Finley herself was a remarkable example of the major impact of Jewish women in the professionalization of the American fashion industry. Her longevity and sustained role over 70 years influenced the development and open nature of the American fashion market.

After Finley’s retirement, she donated her archive to Special Collections and College Archives (SPARC) at FIT. The Ruth Finley Collection’s importance to academic study has led to the development of the FCRD, which will further add to her legacy.

Can you talk a little about the different perspectives that some of the speakers represented?

The speakers represented a diversity of international perspectives and approaches.

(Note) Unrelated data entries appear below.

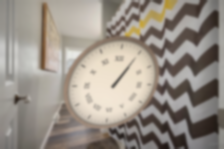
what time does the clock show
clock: 1:05
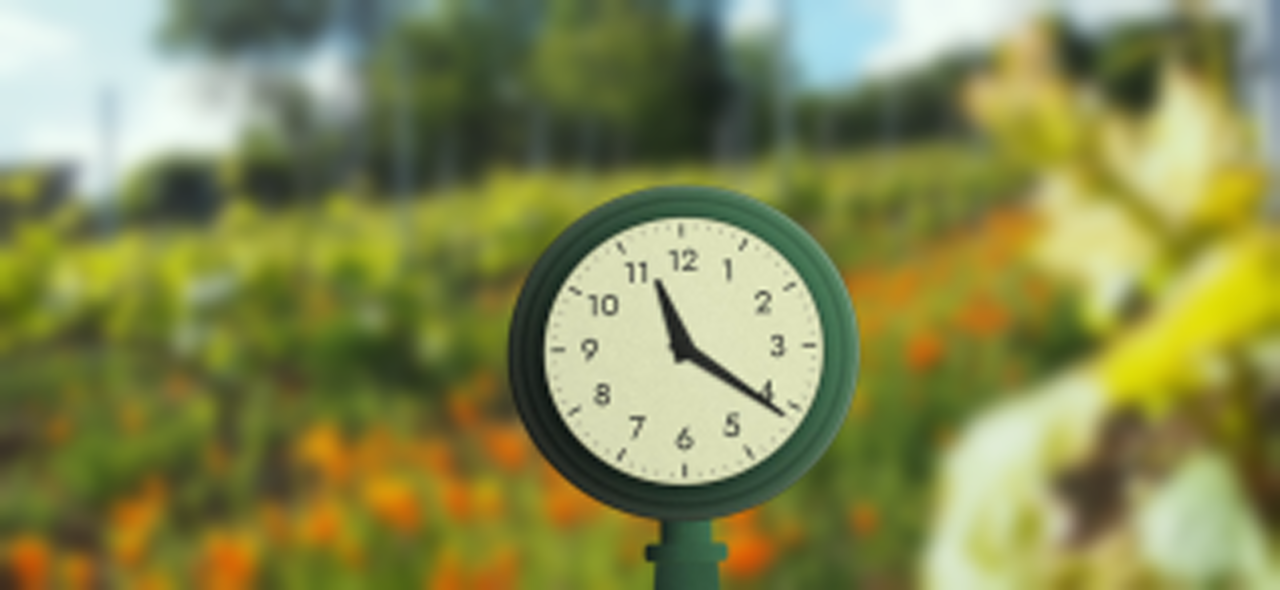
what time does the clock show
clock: 11:21
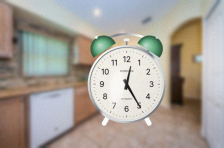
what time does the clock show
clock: 12:25
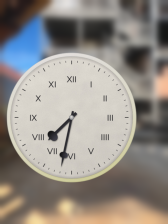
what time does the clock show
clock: 7:32
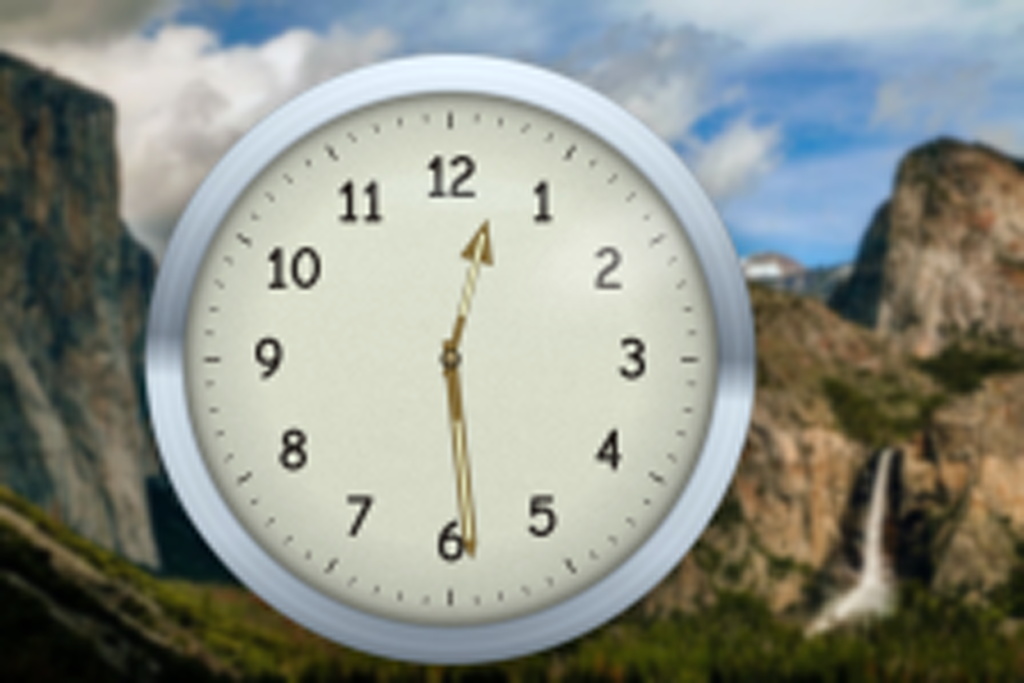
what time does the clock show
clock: 12:29
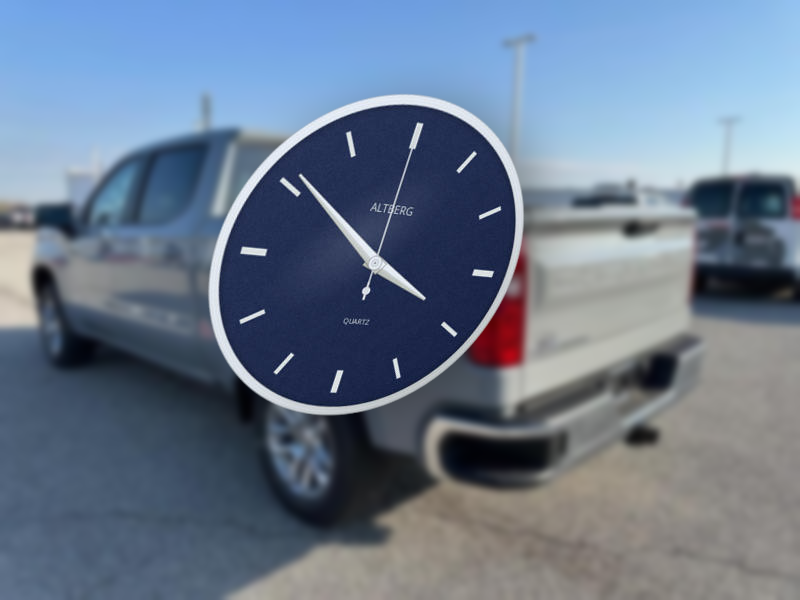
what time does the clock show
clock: 3:51:00
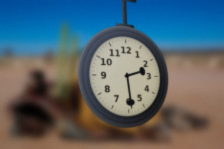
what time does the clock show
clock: 2:29
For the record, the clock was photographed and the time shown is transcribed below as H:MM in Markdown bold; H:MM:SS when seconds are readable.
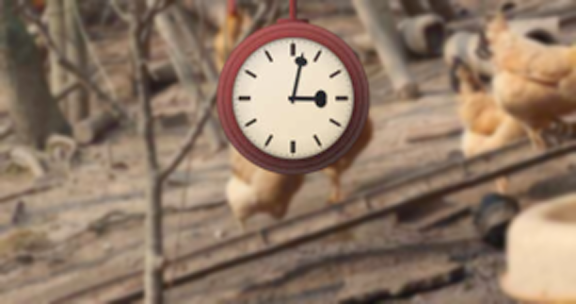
**3:02**
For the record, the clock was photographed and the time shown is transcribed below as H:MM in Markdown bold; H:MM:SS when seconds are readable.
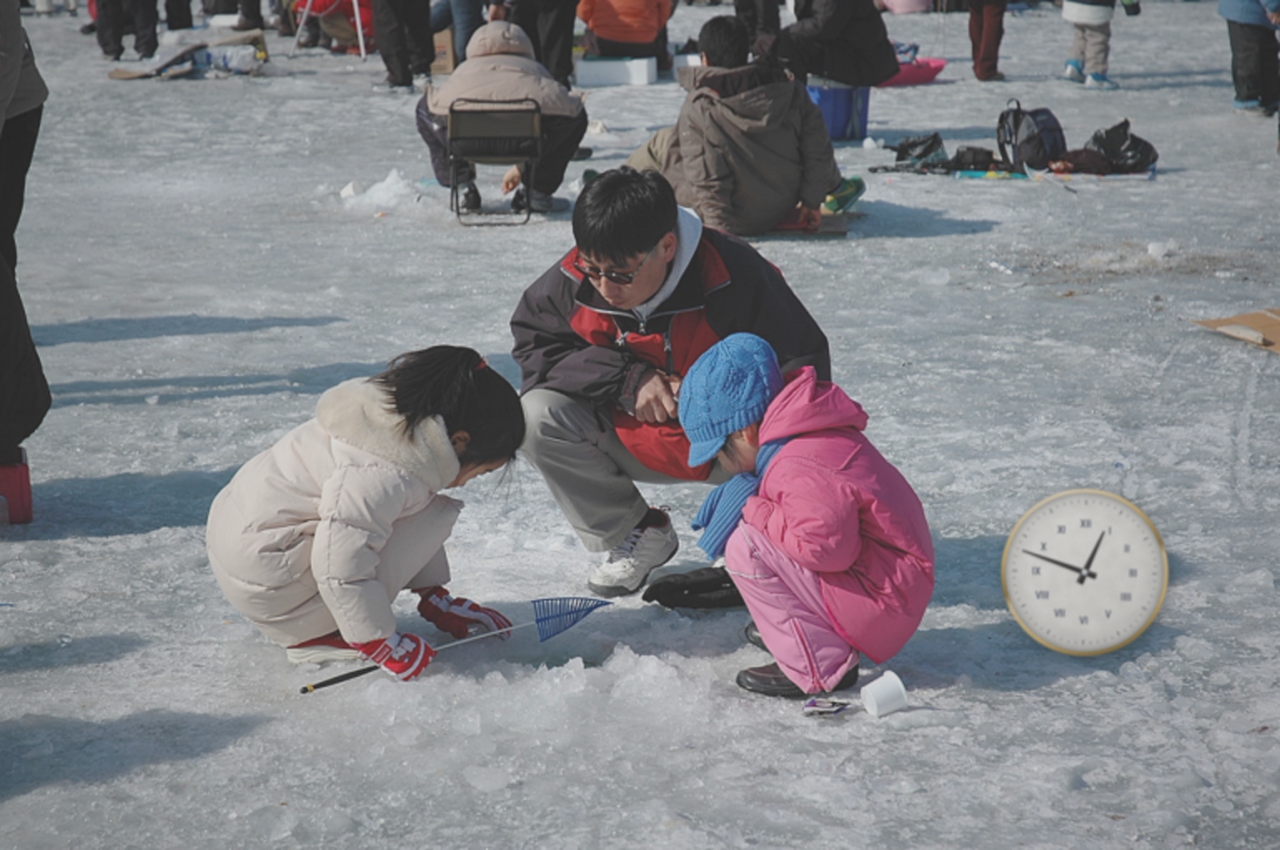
**12:48**
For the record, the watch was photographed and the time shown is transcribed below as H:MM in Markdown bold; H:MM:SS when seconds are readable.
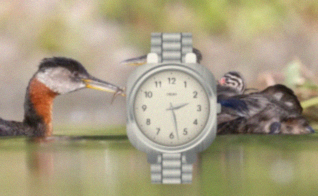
**2:28**
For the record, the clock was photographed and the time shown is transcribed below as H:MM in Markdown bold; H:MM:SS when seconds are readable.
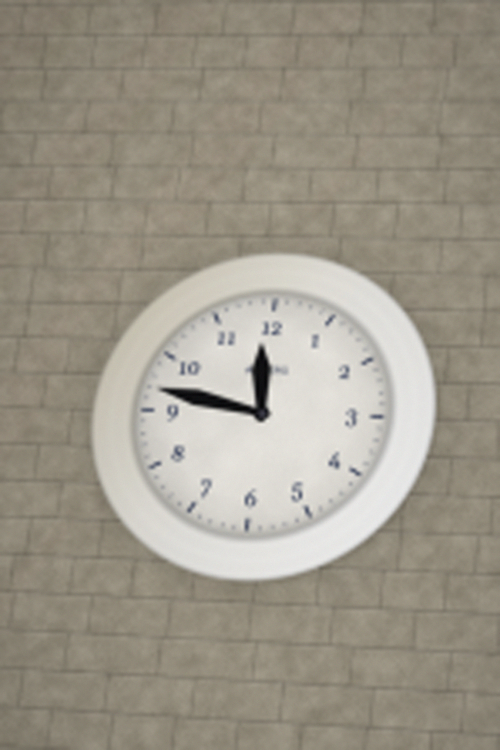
**11:47**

The conference was both virtual and in-person to open the possibility of exchange with the widest possible reach. We had speakers presenting institutional projects; short-archive presentations; a panel discussion between scholars from four major institutions about the pedagogical value of fashion and textile collections in UK higher education; and digital humanities projects like National Archives of Brazil. FIT was represented in the keynote and in presentations by Dr. Valerie Steele of MFIT and Samantha Levin from Special Collections and College Archives (SPARC).

What kinds of audiences were interested in this conference, and why?

The audience included scholars, archivists, librarians, professionals, students, and some members of the public. A wide variety of audiences were interested in the event likely because it presented new and innovative perspectives on fashion, whether garments or other types of media in collections and archives.